Thurston Air Cadets virtual Typhoon flight at RAF Coningsby

18 lucky air cadets of 863 (Thurston) Squadron Air Training Corps visited RAF Coningsby, the East Anglian home of the Battle of Britain Memorial Flight (BBMF), to get up close to their unique collection of heritage aircraft as well as get an insight into a front-line fast jet Typhoon Squadron.

The Station Commander, Group Captain Attridge OBE MSc, welcomed the air cadets to the BBMF, where they were hosted by enthusiastic guides to get a closer look at Avro Lancaster, various marks of Spitfires and the resident Hurricanes. Corporal Bronwyn Jacobs (17) was impressed ‘that they had a spitfire which had originally flown in the Battle of Britain!’ and Cadet Louise Harcombe (18) later recounted ‘an uncle had actually flown that spitfire’

The highlight of the day was that every cadet got hands-on flying in two Typhoon cockpit trainers which had an impressive surround terrain display.  The 2 trainers were linked so that cadets could ‘fly’ together in the same piece of sky over Lincolnshire. Wing Commander Andy Tucker, a Civilian Instructor with 863 Squadron who organised the visit commented ‘The cockpit trainers were very impressive indeed and for our air cadets to get the opportunity to experience such very modern state of the art technology is exceptional’
Sqn visit to Conningsby (2)
The exciting day was completed with a visit to No. 29(R) Squadron responsible for the training and conversion of new Typhoon pilots.  Following a presentation on the capabilities of the aircraft, Squadron engineers then escorted air cadets around a Typhoon aircraft briefing on the fast jet’s design and cockpit layout; the tour of the Squadron attracted many questions from very inquisitive cadets.  Before departing 29(R) Sqn an engraved pewter tankard was presented to Sergeant Gavin Hutchinson, an avionics instructor at RAF Coningsby, who organised the visit programme and escorted the Thurston air cadets throughout the day.

Sergeant Hugh Williams (19) added ‘the day was fantastic especially as the sunny blue skies over the airfield were continuously buzzing with Typhoons, Spitfires, Hurricanes and the BBMF DC-3 Dakota’

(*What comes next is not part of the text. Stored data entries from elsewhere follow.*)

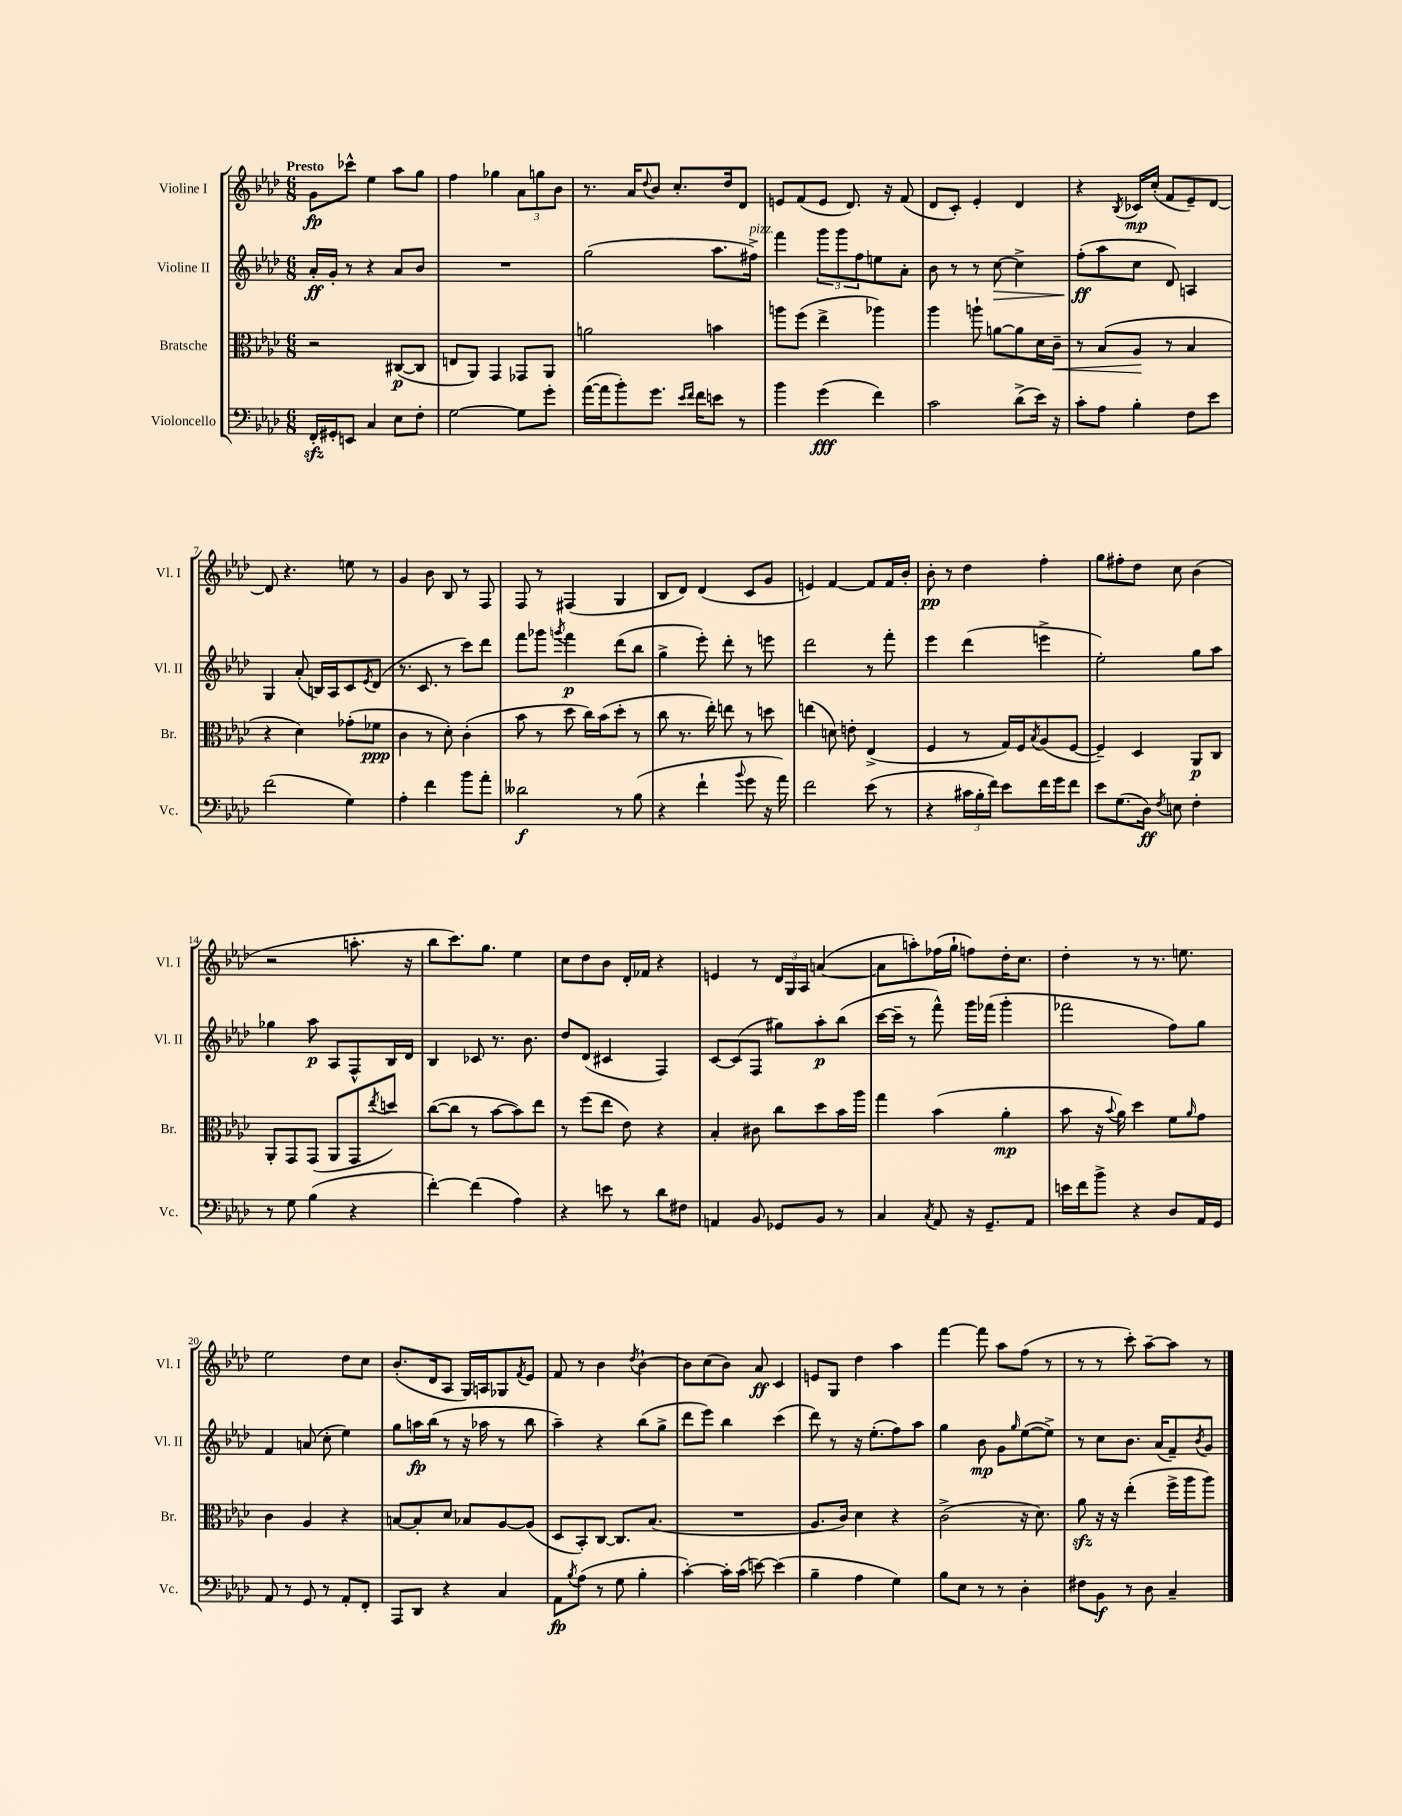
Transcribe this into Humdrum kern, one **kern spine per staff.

**kern	**dynam	**kern	**dynam	**kern	**dynam	**kern	**dynam
*part4	*part4	*part3	*part3	*part2	*part2	*part1	*part1
*staff4	*staff4	*staff3	*staff3	*staff2	*staff2	*staff1	*staff1
*I"Violoncello	*	*I"Bratsche	*	*I"Violine II	*	*I"Violine I	*
*I'Vc.	*	*I'Br.	*	*I'Vl. II	*	*I'Vl. I	*
*clefF4	*	*clefC3	*	*clefG2	*	*clefG2	*
*k[b-e-a-d-]	*	*k[b-e-a-d-]	*	*k[b-e-a-d-]	*	*k[b-e-a-d-]	*
*M6/8	*	*M6/8	*	*M6/8	*	*M6/8	*
=1	=1	=1	=1	=1	=1	=1	=1
!	!	!	!	!	!	!LO:TX:a:B:t=Presto	!
16FFzz'/LL	.	2r	.	16a-'/LL	ff	8g\L	fp
16GG#X'/J	.	.	.	16g'/JJ	.	.	.
8EEn/J	.	.	.	8r	.	8ccc-X^^\J	.
4C/	.	.	.	4r	.	4ee-\	.
8E-\L	.	([8C#X/L	p	8a-/L	.	8aa-\L	.
8F'\J	.	8C#/J]	.	8b-/J	.	8gg\J	.
=2	=2	=2	=2	=2	=2	=2	=2
[2G\	.	8En/L	.	2.r	.	4ff\	.
.	.	8AA-/J)	.	.	.	.	.
.	.	4GG/	.	.	.	4gg-X\	.
8G\L]	.	8GG-X/L	.	.	.	12a-\L	.
.	.	.	.	.	.	12ggn\	.
8g'\J	.	8AA-/J	.	.	.	.	.
.	.	.	.	.	.	12b-\J	.
=3	=3	=3	=3	=3	=3	=3	=3
([16a-\LL	.	2an\	.	(2gg\	.	8.r	.
16a-\J]	.	.	.	.	.	.	.
8b-'\)	.	.	.	.	.	.	.
.	.	.	.	.	.	16a-/KL	.
.	.	.	.	.	.	8qqdd-/	.
8.g\J	.	.	.	.	.	8b-/J	.
.	.	.	.	.	.	8.cc'/L	.
16qqe-/LL	.	.	.	.	.	.	.
16qqf/JJ	.	.	.	.	.	.	.
16f\KL	.	.	.	.	.	.	.
8en\J	.	4bn\	.	8.aa-\L	.	.	.
.	.	.	.	.	.	16dd-/k	.
8r	.	.	.	.	.	8d-/J	.
!	!	!	!	!LO:TX:a:i:t=pizz.	!	!	!
.	.	.	.	16ff#X^\Jk)	.	.	.
=4	=4	=4	=4	=4	=4	=4	=4
4b-\	.	8aan\L	.	4fff\	.	8en/L	.
.	.	(8ff\J	.	.	.	(8f/	.
(4g\	fff	4ee-^\	.	12ggg\L	.	8e/J	.
.	.	.	.	12ggg\	.	.	.
.	.	.	.	.	.	8.d-/)	.
.	.	.	.	12ff\	.	.	.
4f\)	.	4aa-X\)	.	8een\	.	.	.
.	.	.	.	.	.	16r	.
.	.	.	.	8a-'\J	.	(8f/	.
=5	=5	=5	=5	=5	=5	=5	=5
2c\	.	4aa-\	.	8b-\	.	8d-/L	.
.	.	.	.	8r	.	8c'/J)	.
.	.	8aan`\	.	8r	.	4e-'/	.
!	!	!	!	!	!LO:HP:b	!	!
.	.	[8an\L	.	[8cc\	>	.	.
(8d-^\L	.	8a\]	.	4cc^\]	.	4d-/	.
16e-\Jk)	.	16d-\L	.	.	.	.	.
!	!	!	!LO:HP:b	!	!	!	!
16r	.	16c~\JJ	<	.	.	.	.
=6	=6	=6	=6	=6	=6	=6	=6
8c'\L	.	8r	.	(8ff'\L	ff	4r	.
8A-\J	.	(8B-/L	.	8aa-\	]	.	.
.	.	.	.	.	.	8qB-/	.
4B-'\	.	8A-/J	.	8cc\J	.	16c-X/LL	mp
.	.	.	.	.	.	(16cc'/JJ	.
.	.	8r	[	8d-/)	.	8f/L	.
8F\L	.	4B-/	.	4An/	.	8e-~/)	.
8e-\J	.	.	.	.	.	[8d-/J	.
!!LO:LB:g=z
=7	=7	=7	=7	=7	=7	=7	=7
(2f\	.	4r	.	4G/	.	8d-/]	.
.	.	.	.	.	.	4.r	.
.	.	4d-\)	.	(8a-'/	.	.	.
.	.	.	.	16Bn/LL)	.	.	.
.	.	.	.	16A-/J	.	.	.
4G\)	.	(8g-X'\L	.	8c/	.	8een\	.
.	.	.	.	8qe-/	.	.	.
.	.	8f-X\J	ppp	(8d-/J	.	8r	.
=8	=8	=8	=8	=8	=8	=8	=8
4A-'\	.	4c\	.	8.r	.	4g/	.
.	.	.	.	8.c/	.	.	.
4f\	.	8r	.	.	.	8b-\	.
.	.	8d-'\)	.	8r	.	8B-/	.
8b-\L	.	(4c'\	.	8ccc\L)	.	8r	.
8a-'\J	.	.	.	8ddd-\J	.	8F/	.
=9	=9	=9	=9	=9	=9	=9	=9
2d--X\	f	8b-\	.	8fff\L	.	8F/	.
.	.	8r	.	8ggg-X\J	.	8r	.
.	.	.	.	8qgggn/	.	.	.
.	.	8dd-\	.	4fff\	p	(4F#X/	.
.	.	16cc\LL)	.	.	.	.	.
.	.	(16b-\J	.	.	.	.	.
8r	.	8dd-'\J	.	(8ddd-\L	.	4G/	.
(8B-\	.	8r	.	8bb-\J	.	.	.
=10	=10	=10	=10	=10	=10	=10	=10
4r	.	8cc\	.	4gg^\	.	8B-/L	.
.	.	8.r	.	.	.	8d-/J)	.
4f`\	.	.	.	8eee-'\)	.	(4d-/	.
.	.	16ee-'\)	.	.	.	.	.
.	.	8een\	.	8ddd-'\	.	.	.
8qqb-/	.	.	.	.	.	.	.
8g\	.	8r	.	8r	.	8c/L	.
16r	.	8ddn\	.	8eeen\	.	8g/J	.
16a-\)	.	.	.	.	.	.	.
=11	=11	=11	=11	=11	=11	=11	=11
2f\	.	(4een\	.	2ddd-\	.	4en/)	.
.	.	8dn\)	.	.	.	[4f/	.
.	.	8en'\	.	.	.	.	.
(8e-\	.	(4E-^/	.	8r	.	8f/L]	.
8r	.	.	.	8fff'\	.	16f/L	.
.	.	.	.	.	.	16b-'/JJ	.
=12	=12	=12	=12	=12	=12	=12	=12
4r	.	4F/	.	4eee-\	.	8b-'\	pp
.	.	.	.	.	.	8r	.
24c#X\LL	.	8r	.	(4ddd-\	.	4dd-\	.
24B-'\	.	.	.	.	.	.	.
24f\JJ)	.	.	.	.	.	.	.
8e-\L	.	16G/LL)	.	.	.	.	.
.	.	16F/J	.	.	.	.	.
.	.	8qB-/	.	.	.	.	.
16f\L	.	(8A-/	.	4eeen^\	.	4ff'\	.
16g\J	.	.	.	.	.	.	.
8f\J	.	[8F/J	.	.	.	.	.
=13	=13	=13	=13	=13	=13	=13	=13
8e-\L	.	4F~/])	.	2ee-'\)	.	8gg\L	.
(8.G\	.	.	.	.	.	8ff#X'\	.
.	.	4D-/	.	.	.	8dd-\J	.
16D-\Jk)	ff	.	.	.	.	.	.
8qF/	.	.	.	.	.	.	.
8En\	.	.	.	.	.	8cc\	.
4F'\	.	8AA-/L	p	8gg\L	.	(4b-\	.
.	.	8C/J	.	8aa-\J	.	.	.
!!LO:LB:g=z
=14	=14	=14	=14	=14	=14	=14	=14
8r	.	8AA-'/L	.	4gg-X\	.	2r	.
8G\	.	8GG/	.	.	.	.	.
(4B-\	.	(8GG/J	.	8aa-\	p	.	.
.	.	8AA-/L	.	8A-/L	.	.	.
4r	.	8GG/	.	8F^^/	.	8.aan'\	.
.	.	8qee-/	.	.	.	.	.
.	.	8ddn/J)	.	16B-/L	.	.	.
.	.	.	.	16d-/JJ	.	16r	.
=15	=15	=15	=15	=15	=15	=15	=15
[4f'\)	.	([8cc\L	.	4B-/	.	8bb-\L	.
.	.	8cc\J]	.	.	.	8.ccc\)	.
(4f\]	.	8r	.	8c-X/	.	.	.
.	.	.	.	.	.	8.gg\J	.
.	.	[8b-\L	.	8.r	.	.	.
4A-\)	.	8b-\])	.	.	.	4ee-\	.
.	.	.	.	8.b-\	.	.	.
.	.	8ee-\J	.	.	.	.	.
=16	=16	=16	=16	=16	=16	=16	=16
4r	.	8r	.	8dd-/L	.	8cc\L	.
.	.	(8ff\L	.	(8d-/J	.	8dd-\	.
8en\	.	8ee-\J	.	4c#X/	.	8b-\J	.
8r	.	8e-\)	.	.	.	16d-'/LL	.
.	.	.	.	.	.	16f-X/JJ	.
8d-\L	.	4r	.	4F/)	.	4r	.
8F#X\J	.	.	.	.	.	.	.
=17	=17	=17	=17	=17	=17	=17	=17
4AAn/	.	4B-'/	.	[8c/L	.	4en/	.
.	.	.	.	(8c/]	.	.	.
8BB-/	.	8c#X\	.	8F/J	.	8r	.
8GG-X/L	.	8cc\L	.	8gg#X\L)	.	24d-/LL	.
.	.	.	.	.	.	24G/	.
.	.	.	.	.	.	24A-/JJ	.
8BB-/J	.	8dd-\	.	8aa-'\	p	([4an/	.
8r	.	16b-\L	.	(8bb-\J	.	.	.
.	.	16aa-\JJ	.	.	.	.	.
=18	=18	=18	=18	=18	=18	=18	=18
4C/	.	4gg\	.	[16ccc\LL	.	8a\L]	.
.	.	.	.	16ccc~\JJ]	.	.	.
.	.	.	.	8r	.	8aan'\)	.
8qC/	.	.	.	.	.	.	.
8AA-/	.	(4b-\	.	8fff^^\)	.	(16ff-X\L	.
.	.	.	.	.	.	16gg`\JJ	.
16r	.	.	.	16ggg\LL	.	8ffn\L)	.
8.GG~/L	.	.	.	(16fff-X\JJ	.	.	.
.	.	4a-'\	mp	4ggg'\	.	16dd-'\K	.
.	.	.	.	.	.	8.cc\J	.
8AA-/J	.	.	.	.	.	.	.
=19	=19	=19	=19	=19	=19	=19	=19
16en\LL	.	8b-\	.	2fff-X\	.	4dd-'\	.
16f\J	.	.	.	.	.	.	.
8b-^\J	.	16r	.	.	.	.	.
.	.	8qqb-/	.	.	.	.	.
.	.	16a-\)	.	.	.	.	.
4r	.	4dd-\	.	.	.	8r	.
.	.	.	.	.	.	8.r	.
8D-/L	.	8f\L	.	8ff\L)	.	.	.
.	.	.	.	.	.	8.een\	.
.	.	16qqa-/	.	.	.	.	.
16AA-/L	.	8g\J	.	8gg\J	.	.	.
16GG/JJ	.	.	.	.	.	.	.
!!LO:LB:g=z
=20	=20	=20	=20	=20	=20	=20	=20
8AA-/	.	4c\	.	4f/	.	2ee-\	.
8r	.	.	.	.	.	.	.
8GG/	.	4A-/	.	(8an/	.	.	.
8r	.	.	.	8cc'\	.	.	.
8AA-'/L	.	4r	.	4ee-\)	.	8dd-\L	.
8FF'/J	.	.	.	.	.	8cc\J	.
=21	=21	=21	=21	=21	=21	=21	=21
8AAA-/L	.	[8Bn/L	.	8gg\L	.	(8.b-'/L	.
8DD-/J	.	8B'/]	.	16aan\L	fp	.	.
.	.	.	.	(16bb-\JJ	.	16d-/k	.
4r	.	8d-/J	.	8r	.	8A-/J	.
.	.	8B-X/L	.	16r	.	16G/LL)	.
.	.	.	.	16aa-X\	.	16An/J	.
4C/	.	[8A-/	.	8r	.	8G-X/	.
.	.	.	.	.	.	8qf/	.
.	.	(8A-/J]	.	8bb-\	.	8e-/J	.
=22	=22	=22	=22	=22	=22	=22	=22
8AA-\L	fp	8D-/L	.	4aa-~\)	.	8f/	.
8qB-/	.	.	.	.	.	.	.
(8A-\J	.	8BB-'/)	.	.	.	8r	.
8r	.	[8C/J	.	4r	.	4b-\	.
8G\	.	8.C/L]	.	.	.	.	.
.	.	.	.	.	.	8qdd-/	.
4B-'\	.	.	.	(8bb-\L	.	[4b-`\	.
.	.	(8.B-/J	.	.	.	.	.
.	.	.	.	8gg^\J	.	.	.
=23	=23	=23	=23	=23	=23	=23	=23
[4c'\)	.	2.r	.	8ddd-\L	.	8b-\L]	.
.	.	.	.	8eee-\J)	.	(8cc\	.
16c'\LL]	.	.	.	4bb-\	.	8b-\J)	.
(16c\JJ	.	.	.	.	.	.	.
[8en\)	.	.	.	.	.	8a-/	ff
(4e\]	.	.	.	(4ccc\	.	4c/	.
=24	=24	=24	=24	=24	=24	=24	=24
4B-~\	.	8.A-/L	.	8ddd-\)	.	8en/L	.
.	.	.	.	8r	.	8G/J	.
.	.	16c/Jk)	.	.	.	.	.
4A-\	.	4d-\	.	16r	.	4dd-\	.
.	.	.	.	(8.ee-'\L	.	.	.
4G\)	.	4r	.	8ff\)	.	4aa-\	.
.	.	.	.	8aa-\J	.	.	.
=25	=25	=25	=25	=25	=25	=25	=25
8B-\L	.	(2c^\	.	4gg\	.	[4fff\	.
8E-\J	.	.	.	.	.	.	.
8r	.	.	.	8b-\	mp	8fff\]	.
8r	.	.	.	8g\L	.	8aa-\L	.
.	.	.	.	16qqgg/	.	.	.
4D-'\	.	16r	.	([8ee-\	.	(8ff\J	.
.	.	8.d-\)	.	.	.	.	.
.	.	.	.	8ee-^\J])	.	8r	.
=26	=26	=26	=26	=26	=26	=26	=26
8F#X\L	.	8a-zz\	.	8r	.	8r	.
8BB-\J	f	16r	.	8cc\L	.	8r	.
.	.	16r	.	.	.	.	.
8r	.	(4ee-'\	.	8.b-\J	.	8ccc'\)	.
8D-\	.	.	.	.	.	[8aa-~\L	.
.	.	.	.	(16a-/KL	.	.	.
4C~/	.	16ff^\LL	.	8f~/)	.	8aa-\J]	.
.	.	16aa-\J	.	.	.	.	.
.	.	.	.	8qb-/	.	.	.
.	.	8aa-\J)	.	8g/J	.	8r	.
==	==	==	==	==	==	==	==
*-	*-	*-	*-	*-	*-	*-	*-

The visit comes in the year that will witness the 75th Anniversary of the Battle of Britain and in recognition of the WW2 three month air superiority battle. Also on display in the BBMF were a 22,000lb Grand Slam ‘earthquake’ bomb and a  12, 0001b Tallboy bomb, both developed by aeronautical engineer Barnes Wallis and best known for his invention of the famous Dambusters’ bouncing bomb.

The visit proved highly successful and inspirational, with Thurston air cadets’ experiences ranging from getting close to the Nation’s precious Battle of Britain heritage aircraft collection to getting hands on with modern state of the art aviation technology.